**Instruction**
Print the lines of the records from the line with "предлагающий жизнеспособное решение для" up to and including the line with "также входила 52-метровая", reproducing each one without any change.

• • • • • • •

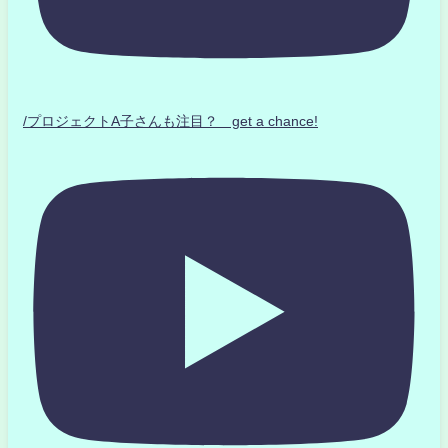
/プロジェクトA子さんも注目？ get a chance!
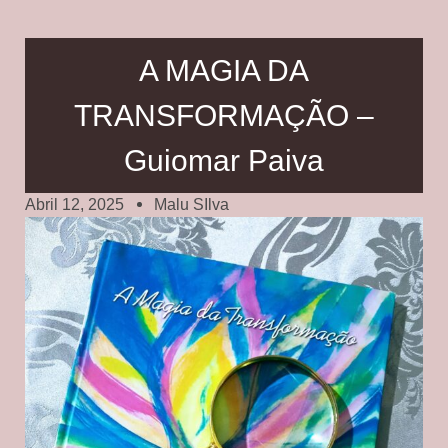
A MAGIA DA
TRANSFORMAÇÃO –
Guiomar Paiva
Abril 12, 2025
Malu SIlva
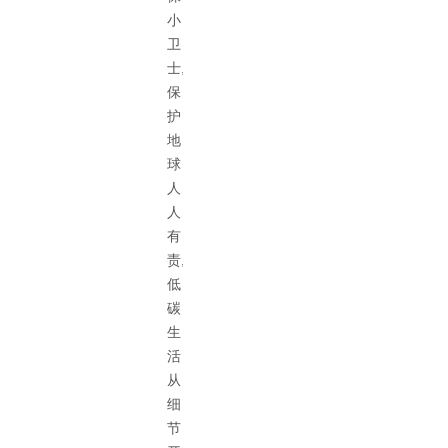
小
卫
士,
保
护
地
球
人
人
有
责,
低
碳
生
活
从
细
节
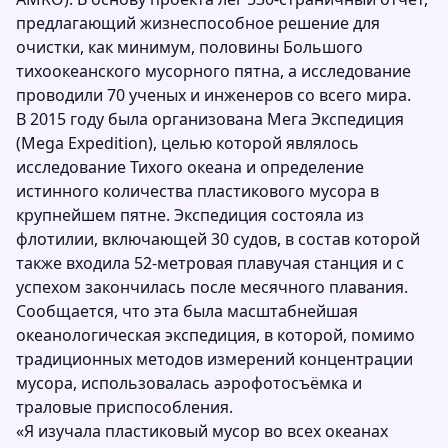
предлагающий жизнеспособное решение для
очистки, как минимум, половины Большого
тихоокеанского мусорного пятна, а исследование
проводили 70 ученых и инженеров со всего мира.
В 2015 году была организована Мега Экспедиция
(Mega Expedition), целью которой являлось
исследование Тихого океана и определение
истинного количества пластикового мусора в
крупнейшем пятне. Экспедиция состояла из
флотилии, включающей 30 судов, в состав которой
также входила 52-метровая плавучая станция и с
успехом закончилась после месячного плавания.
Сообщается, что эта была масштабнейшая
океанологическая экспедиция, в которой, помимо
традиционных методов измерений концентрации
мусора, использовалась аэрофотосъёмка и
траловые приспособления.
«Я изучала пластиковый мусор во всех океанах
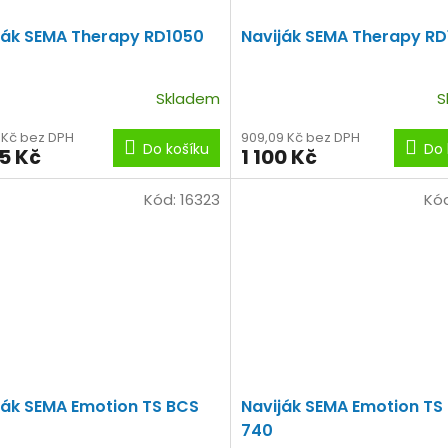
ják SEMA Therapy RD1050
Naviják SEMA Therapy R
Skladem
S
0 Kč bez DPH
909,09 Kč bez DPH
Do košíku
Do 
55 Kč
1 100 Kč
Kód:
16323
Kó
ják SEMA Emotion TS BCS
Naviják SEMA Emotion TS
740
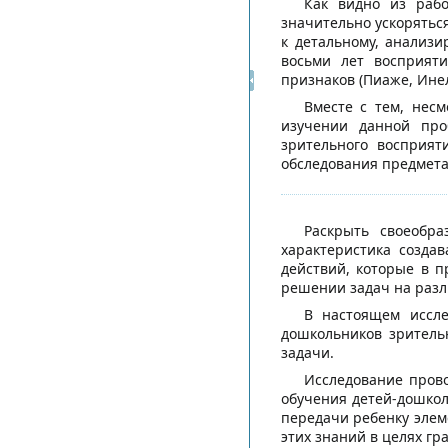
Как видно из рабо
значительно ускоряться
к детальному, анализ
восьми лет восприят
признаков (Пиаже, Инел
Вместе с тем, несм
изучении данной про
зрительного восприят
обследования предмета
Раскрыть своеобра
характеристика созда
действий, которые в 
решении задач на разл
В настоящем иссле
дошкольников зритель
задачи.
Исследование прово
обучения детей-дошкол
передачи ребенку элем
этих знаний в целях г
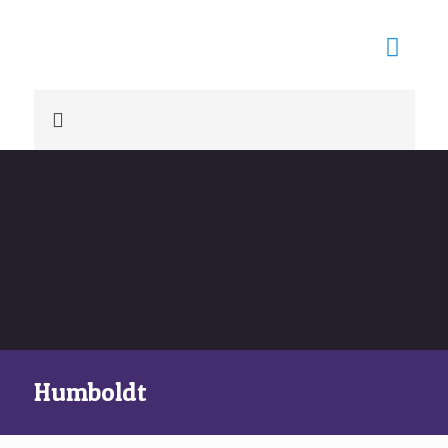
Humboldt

• • • • • • •

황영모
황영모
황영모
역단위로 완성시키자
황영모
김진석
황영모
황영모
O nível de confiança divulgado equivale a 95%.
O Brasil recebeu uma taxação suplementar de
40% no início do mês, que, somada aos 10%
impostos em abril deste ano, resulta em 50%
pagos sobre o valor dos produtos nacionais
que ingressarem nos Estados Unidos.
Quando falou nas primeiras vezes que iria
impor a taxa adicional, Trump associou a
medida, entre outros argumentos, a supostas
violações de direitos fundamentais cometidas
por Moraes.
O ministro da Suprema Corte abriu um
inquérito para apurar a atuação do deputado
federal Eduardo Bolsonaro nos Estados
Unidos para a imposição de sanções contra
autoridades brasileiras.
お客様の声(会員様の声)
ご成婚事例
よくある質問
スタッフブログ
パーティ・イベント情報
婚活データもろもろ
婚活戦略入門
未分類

• • • • • • •

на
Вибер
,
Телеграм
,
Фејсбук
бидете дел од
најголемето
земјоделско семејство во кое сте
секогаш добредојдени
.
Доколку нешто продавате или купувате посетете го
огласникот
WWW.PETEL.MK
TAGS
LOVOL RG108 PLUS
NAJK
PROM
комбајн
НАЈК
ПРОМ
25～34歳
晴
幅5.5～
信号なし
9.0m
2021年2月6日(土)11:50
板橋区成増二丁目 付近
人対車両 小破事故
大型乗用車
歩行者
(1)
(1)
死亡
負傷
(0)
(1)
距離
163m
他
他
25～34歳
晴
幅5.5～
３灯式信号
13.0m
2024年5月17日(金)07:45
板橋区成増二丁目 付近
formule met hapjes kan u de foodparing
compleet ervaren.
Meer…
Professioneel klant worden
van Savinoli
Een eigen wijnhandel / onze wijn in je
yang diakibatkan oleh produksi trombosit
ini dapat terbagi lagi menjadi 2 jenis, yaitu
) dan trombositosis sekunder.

• • • • • • •

**Answer space**
предлагающий жизнеспособное решение для
очистки, как минимум, половины Большого
тихоокеанского мусорного пятна, а исследование
проводили 70 ученых и инженеров со всего мира.
В 2015 году была организована Мега Экспедиция
(Mega Expedition), целью которой являлось
исследование Тихого океана и определение
истинного количества пластикового мусора в
крупнейшем пятне. Экспедиция состояла из
флотилии, включающей 30 судов, в состав которой
также входила 52-метровая плавучая станция и с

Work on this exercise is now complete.